Exact selection offers deterministic behavior. It impacts exactly the target hosts or containers that are selected. To select the specific hosts or containers you would like to attack, narrow your search by a tag, and select your targets. All hosts or containers selected will be attacked.

Random

Random selection helps introduce entropy, and produces a more realistic scenario of partial and probabilistic failure on some targets. Hosts and containers that are impacted as a result of an attack are selected using a combination of tags to select them, and the impact field to narrow the blast radius.

To select targets using the Random method, select 1 or more tags per tag category. Tags in the same category select targets using the OR operation. Tags in different categories use the AND operation.

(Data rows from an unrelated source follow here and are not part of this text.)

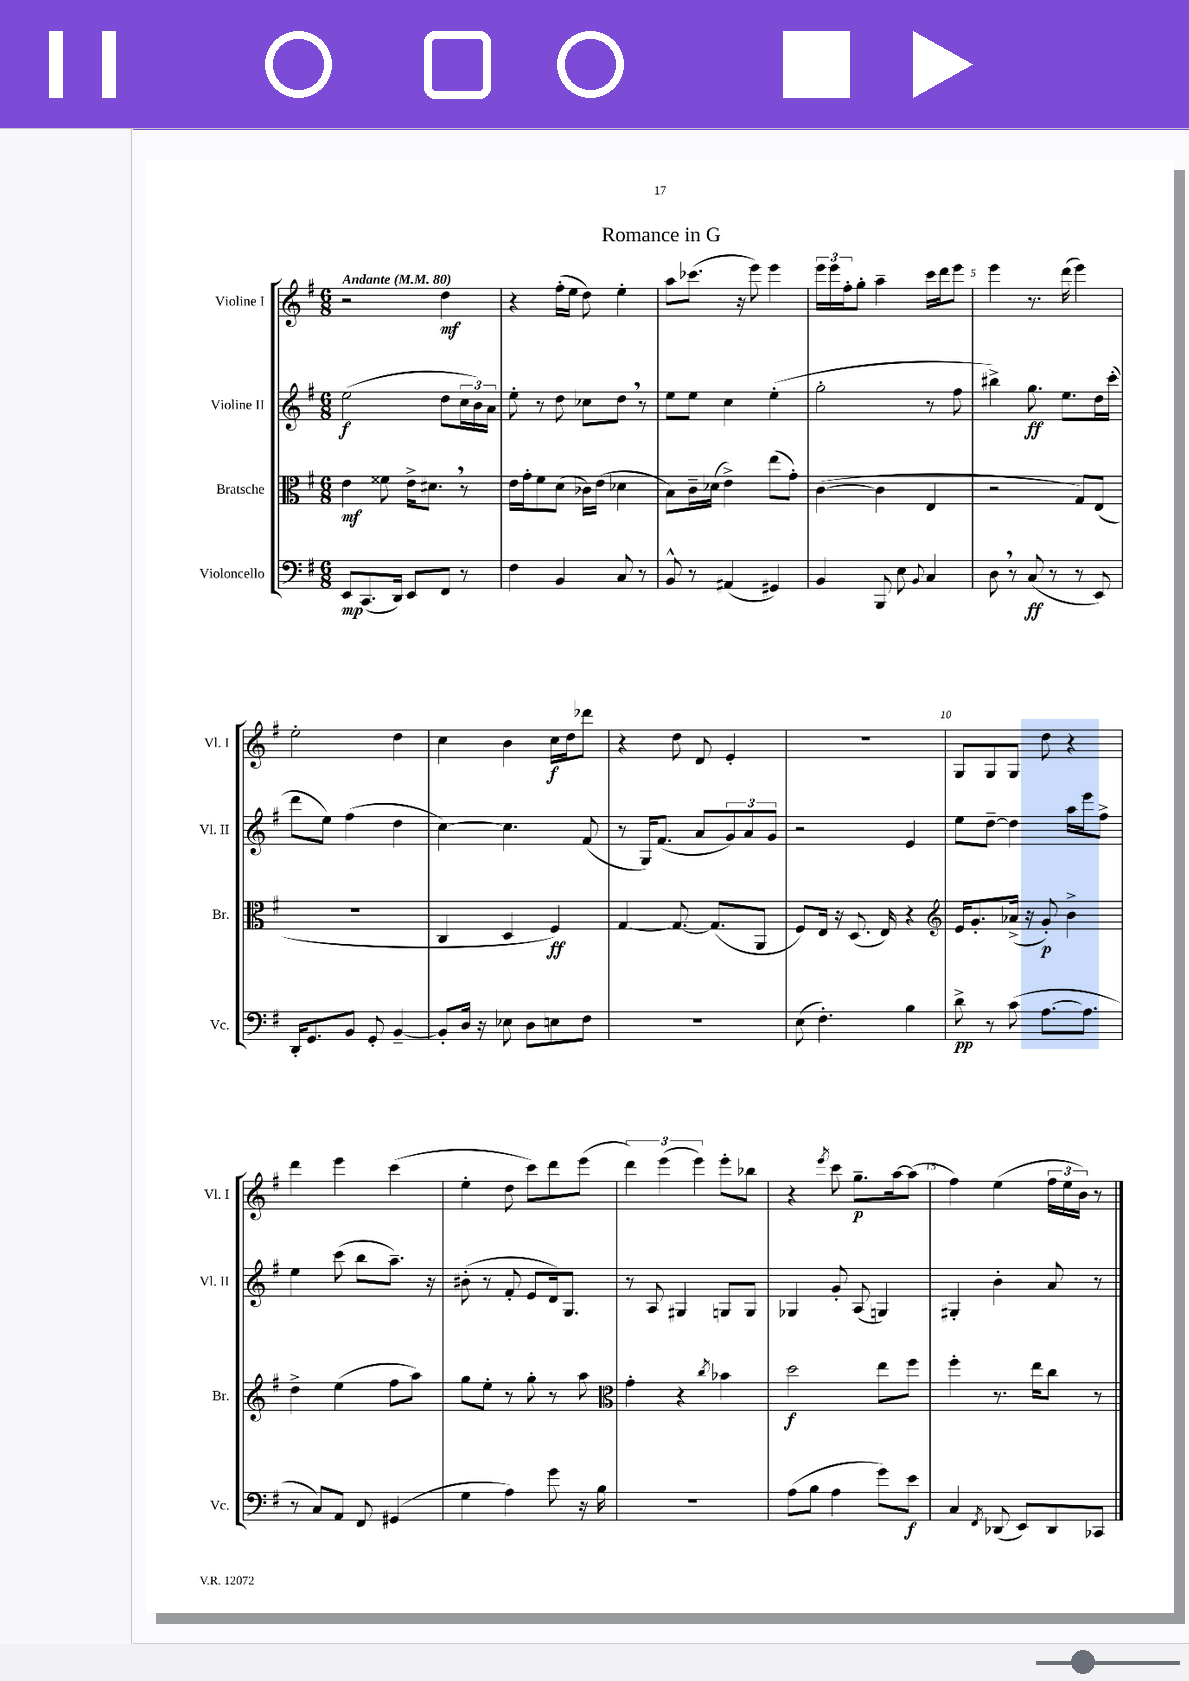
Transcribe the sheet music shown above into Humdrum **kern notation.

**kern	**kern	**kern	**kern
*staff4	*staff3	*staff2	*staff1
*clefF4	*clefC3	*clefG2	*clefG2
*k[f#]	*k[f#]	*k[f#]	*k[f#]
*M6/8	*M6/8	*M6/8	*M6/8
*MM80	*MM80	*MM80	*MM80
8EE	4e	(2ee	2r
(8.CC	.	.	.
.	8f##	.	.
16DD)	.	.	.
8EE	16e^	.	.
.	8.d#	.	.
8FF#	.	8dd	4dd
8r	8r	24cc	.
.	.	24b)	.
.	.	24a	.
=	=	=	=
4F#	16e	8ee'	4r
.	16g'	.	.
.	8f#	8r	.
4BB	(8d	8dd	(16ff#'
.	.	.	16ee
.	16c-)	8cc-	8dd)
.	(16e	.	.
8C	4d-	8dd	4ee'
8r	.	8r	.
=	=	=	=
8BB^^	8B)	8ee	8aa
8r	16c~	8ee	(8.ccc-
.	(16d-	.	.
(4AA#	4e^)	4cc	.
.	.	.	16r
.	.	.	8eee)
4GG#)	(8ee	(4ee'	4eee
.	8g')	.	.
=	=	=	=
4BB	([4c	2gg'	24eee
.	.	.	24eee
.	.	.	24ff#'
.	.	.	8gg'
8BBB	4c]	.	4aa~
8E	.	.	.
8qqBB	.	.	.
4C	4E	8r	16ccc
.	.	.	16ddd
.	.	8ff#	8eee
=	=	=	=
8D	2r	4bb#^)	4eee
8r	.	.	.
(8C	.	8.gg	8.r
8r	.	.	.
.	.	8.ee	(16ddd
8r	8G)	.	4eee)
8EE)	(8E	16dd	.
.	.	(16ccc'	.
=	=	=	=
16DD'	2.r	8ddd	2ee'
8.GG	.	.	.
.	.	8ee)	.
8BB	.	(4ff#	.
8GG'	.	.	.
[4BB~	.	4dd	4dd
=	=	=	=
8BB']	4C	[4cc)	4cc
16D	.	.	.
16r	.	.	.
8E-	4D	4.cc]	4b
8D	.	.	.
8E	4F#)	.	16cc
.	.	.	16dd
8F#	.	(8f#	8ddd-
=	=	=	=
2.r	[4G	8r	4r
.	.	16G)	.
.	.	(8.f#	.
.	8.G_	.	8dd
.	.	8a	8d
.	(8.G]	.	.
.	.	12g)	4e'
.	.	12a	.
.	8AA	.	.
.	.	12g	.
=	=	=	=
(8E	8F#)	2r	2.r
4.F#')	16E	.	.
.	16r	.	.
.	(8.D	.	.
.	16E)	.	.
4B	4r	4e	.
=	=	=	=
*	*clefG2	*	*
8d^	16e	8ee	8G
.	8.g'	.	.
8r	.	[8dd~	8G
(8c	(16a-^	4dd]	8G
.	16r	.	.
[8.A	8g')	.	8dd
.	4b^	16aa	4r
8.A]	.	16eee	.
.	.	8ff#^	.
=	=	=	=
8r	4dd^	4ee	4ddd
8C)	.	.	.
8AA	(4ee	(8ccc	4eee
8FF#	.	8bb	.
(4GG#	8ff#	8.aa~)	(4ccc
.	8aa)	.	.
.	.	16r	.
=	=	=	=
4G	8gg	(8b#'	4ee'
.	8ee'	8r	.
4A)	8r	8f#'	8dd
.	8gg'	8e	8ccc)
8g	8r	16d)	8ddd
.	.	8.G	.
16r	8aa	.	(8eee
16B	.	.	.
=	=	=	=
*	*clefC3	*	*
2.r	4g'	8r	6ddd)
.	.	8A	.
.	.	.	(6eee
.	4r	4G#	.
.	.	.	6eee)
.	8qcc	.	.
.	4b-	8G	8eee'
.	.	8G	8bb-
=	=	=	=
(8A	2dd	4G-	4r
8B	.	.	.
.	.	.	8qeee
4A	.	8g'	8ccc
.	.	(8A	8.gg~
8g)	8ee	4G)	.
.	.	.	[16aa
8e	8ff#	.	(8aa]
=	=	=	=
4C	4ff#'	4G#'	4ff#)
8qFF#	.	.	.
(8DD-	8.r	4b'	(4ee
8EE)	.	.	.
.	16ee	.	.
8DD-	8cc	8a	24ff#
.	.	.	24ee
.	.	.	24b)
8CC-	8r	8r	8r
==	==	==	==
*-	*-	*-	*-
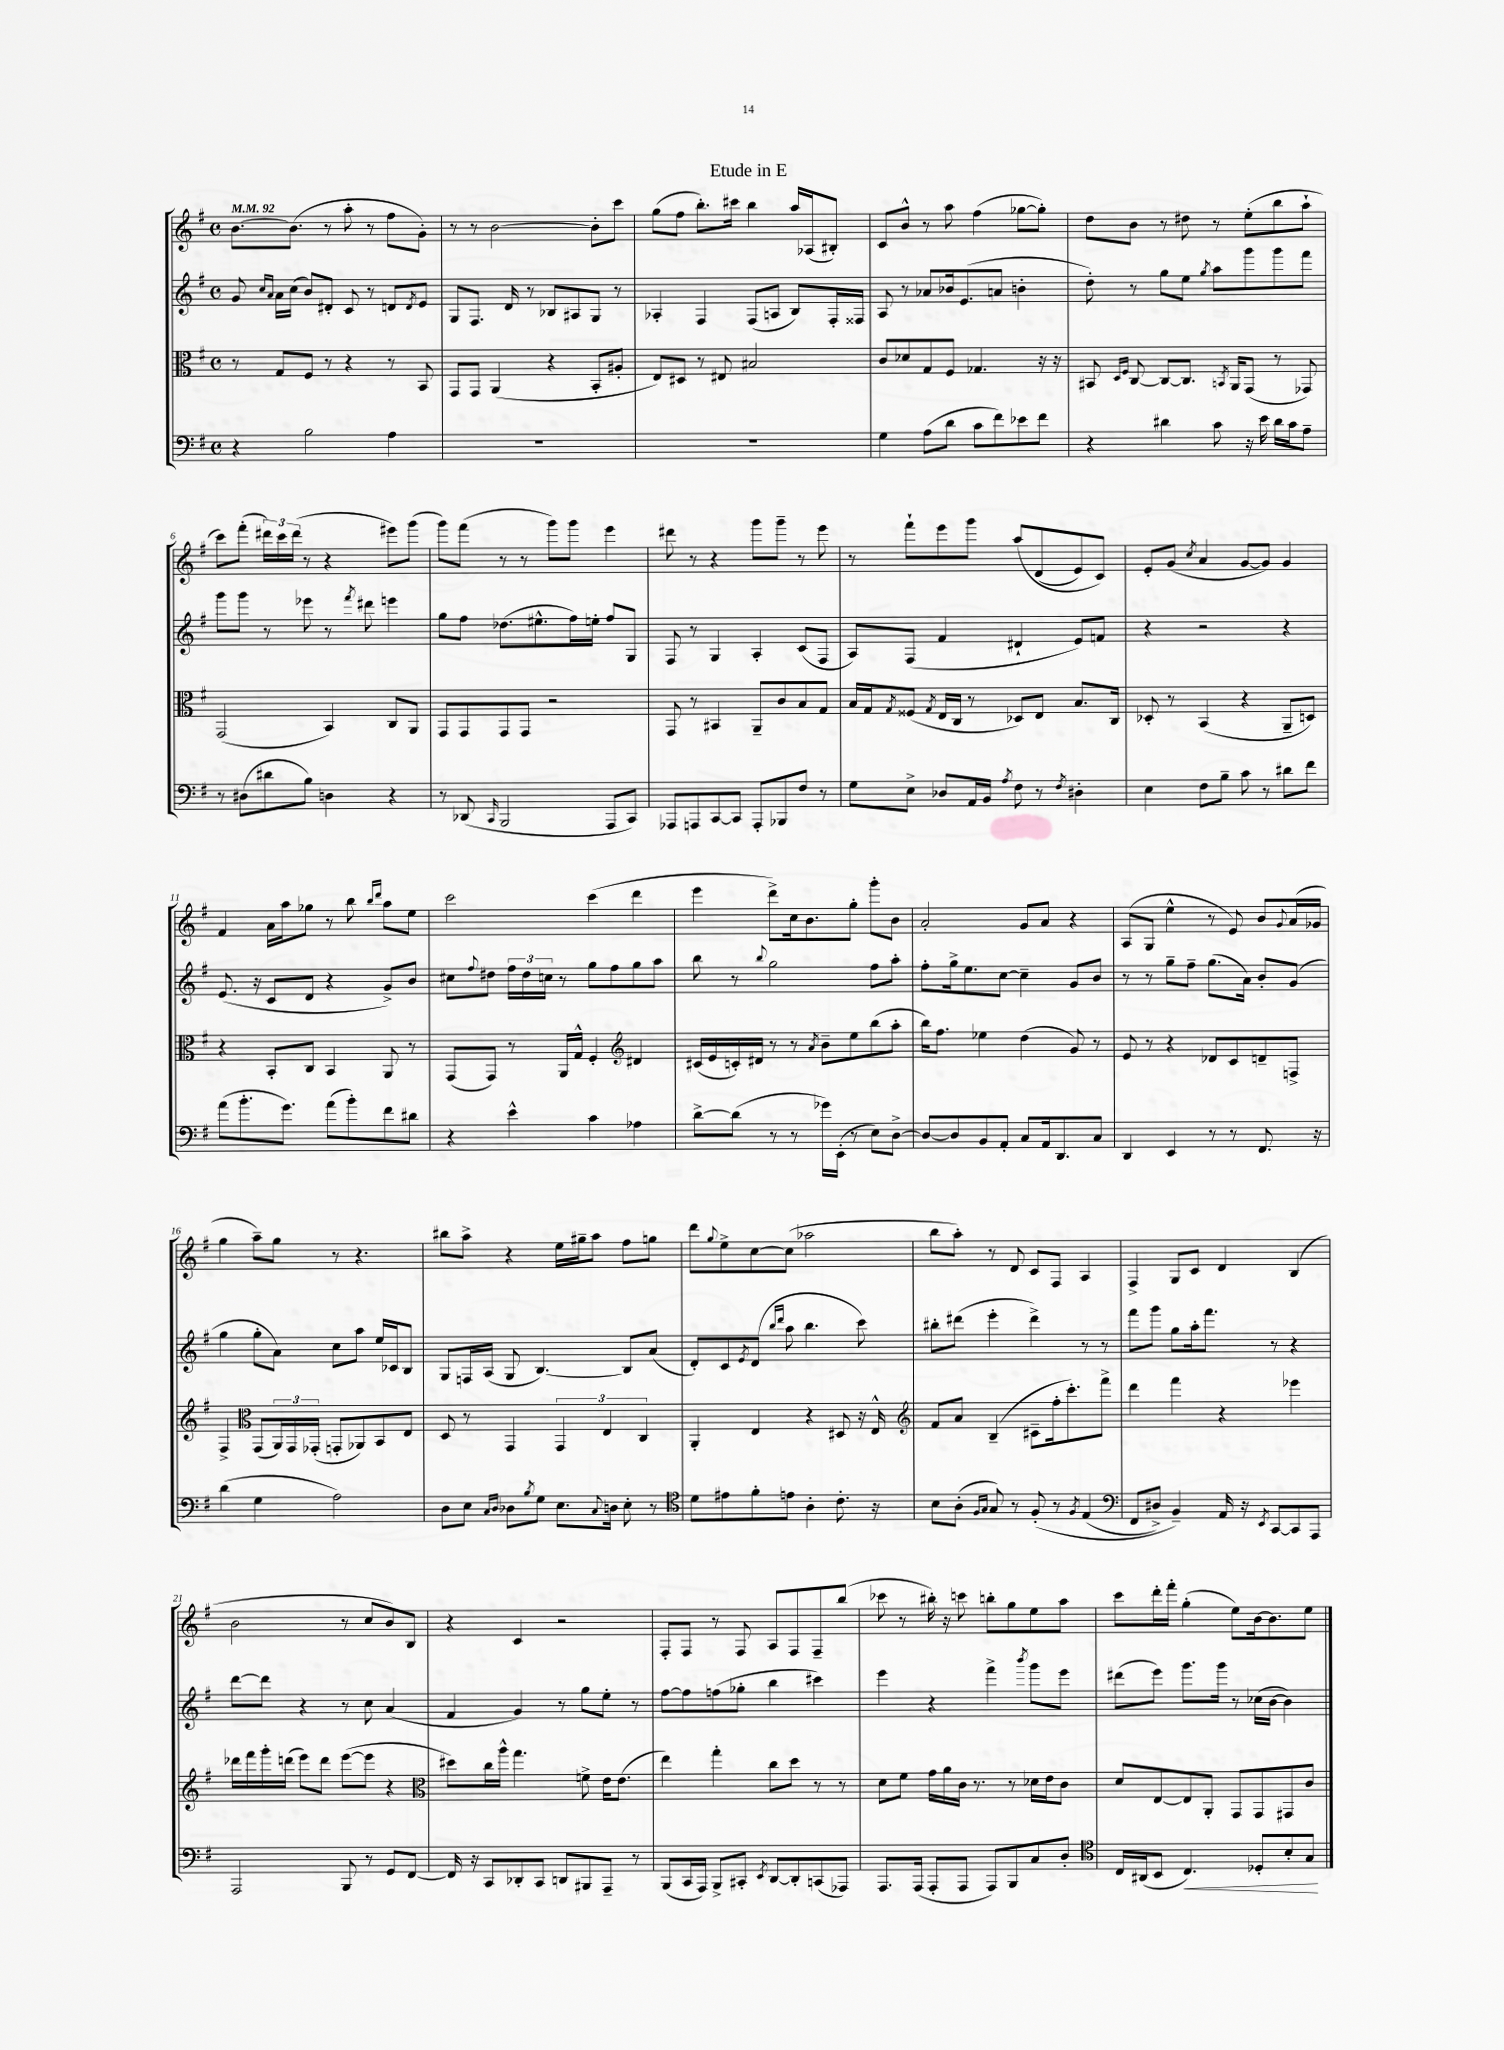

For example, if there are 5 tags in a category named Services and 3 tags API, Events, Caching are selected, Gremlin will Target API or Events or Caching. Then, if you select a tag in a category Zone, Gremlin will target any of the 3 services API, Events, or Caching but only in zone us-west-1a.

To further narrow your attack beyond the tags selected, random targets can be selected by a specific count of targets to impact (M of N targets), or by percentage of targets to impact (X percent of total applicable targets). For example, Gremlin can impact 5 of 37 targets, or 50% of 37 targets.